Training & Development / Prepare and Organize Training Content

The content of the training course should link directly with problem areas identified in the needs assessment and the training objectives. The training content can be organized in outline form to help prioritize and sequence the material. The end result should be that the training content is presented at the correct level to meet the objectives of the trainees.

In some instances the trainer may have a very clearly defined objective, even before the needs assessment. For example, when a new law is being introduced, certain groups may need to be informed about the new law, how it will affect them and their responsibilities under it.

Outlining the training content will help identify the key messages to be presented.

Presentation of a message is usually organized into the three main parts: introduction, body and conclusion. One or more messages may be covered in each meeting session.

Introduction – Opening statements should attract attention. The introduction should include such key points as the purpose of the session, an outline of the information to be covered, how the information will be presented, how it will achieve the purpose of the session and the personal benefit to the trainers. A primary consideration in planning the introduction of a talk is to acknowledge what the trainees have been exposed to prior to this presentation and to address what information will follow.

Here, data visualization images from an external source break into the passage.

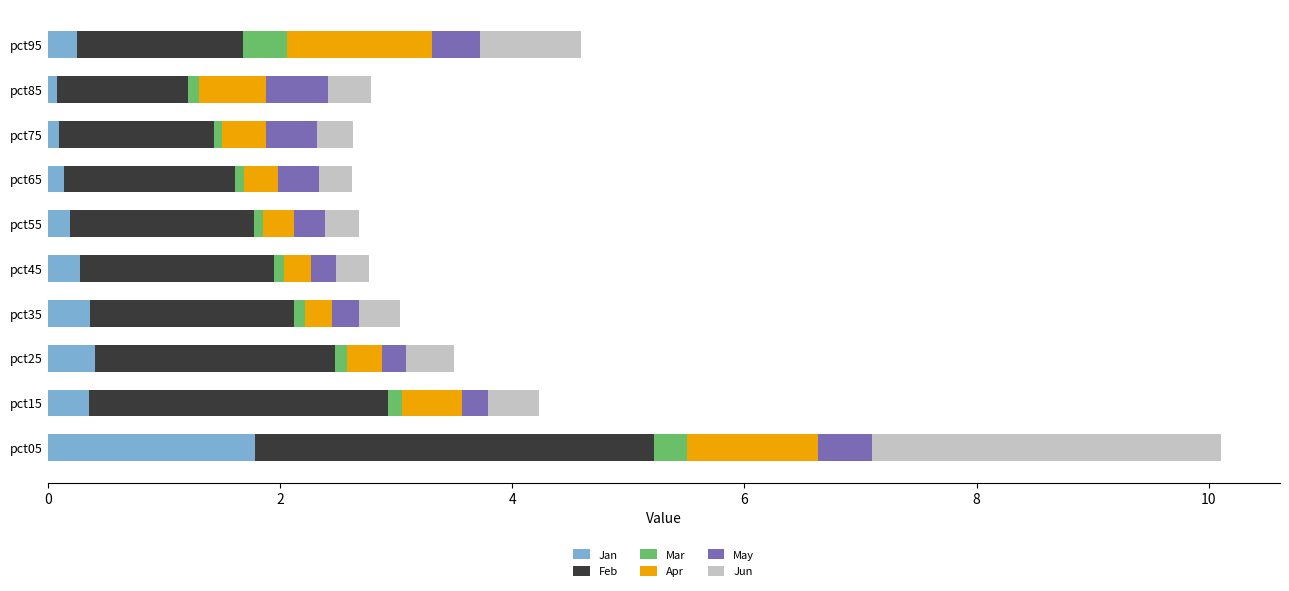

What is the sum of all Jan values?

3.9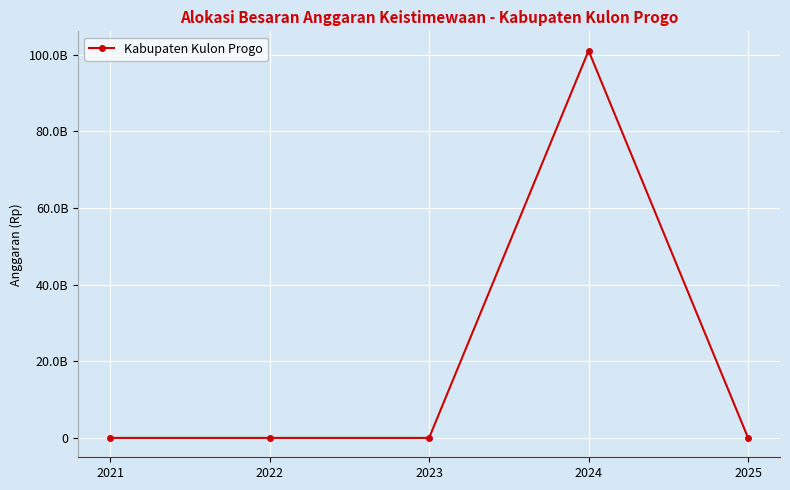

True or false: the data has more than 2 interior local peaks.

False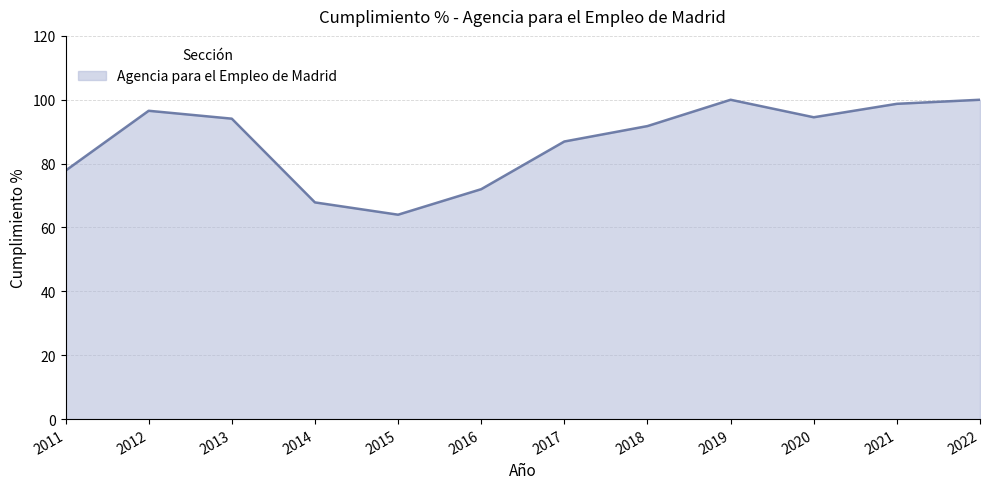

The value at 2013 is 147.6. True or false?

False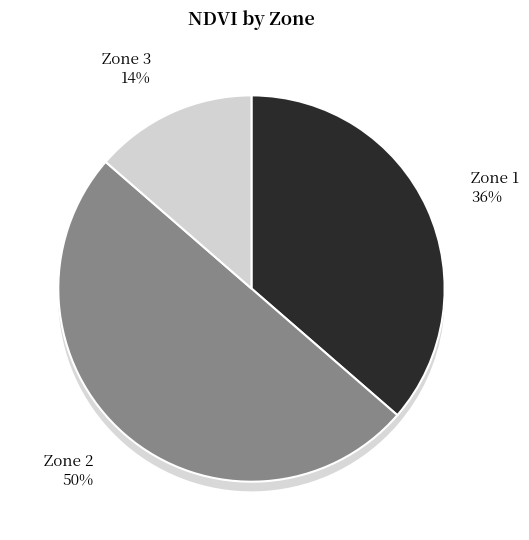

Count the number of slices in the pie.

3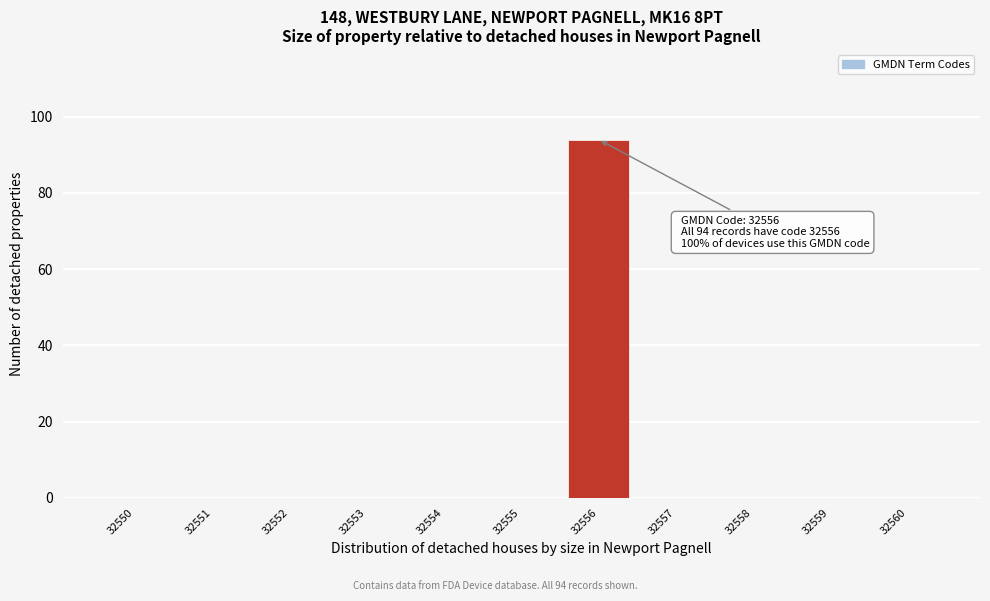

Reading left to right, list all the values displayed in this chart.

32550=0	32551=0	32552=0	32553=0	32554=0	32555=0	32556=94	32557=0	32558=0	32559=0	32560=0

Body – The information presented should flow in a logical way. The message should not be overloaded. A few well-developed points are more effective than too many.

Conclusion – A summary of the main points should be made. Trainees can be asked what specific action should be taken following this course. Close with a strong final statement. New information should not be presented at this time. A trainer has the attention of the participants primarily at the beginning and end of a session. Therefore, for greatest impact, it is good practice to make key points in the introduction of the topic and to summarize them again at the end.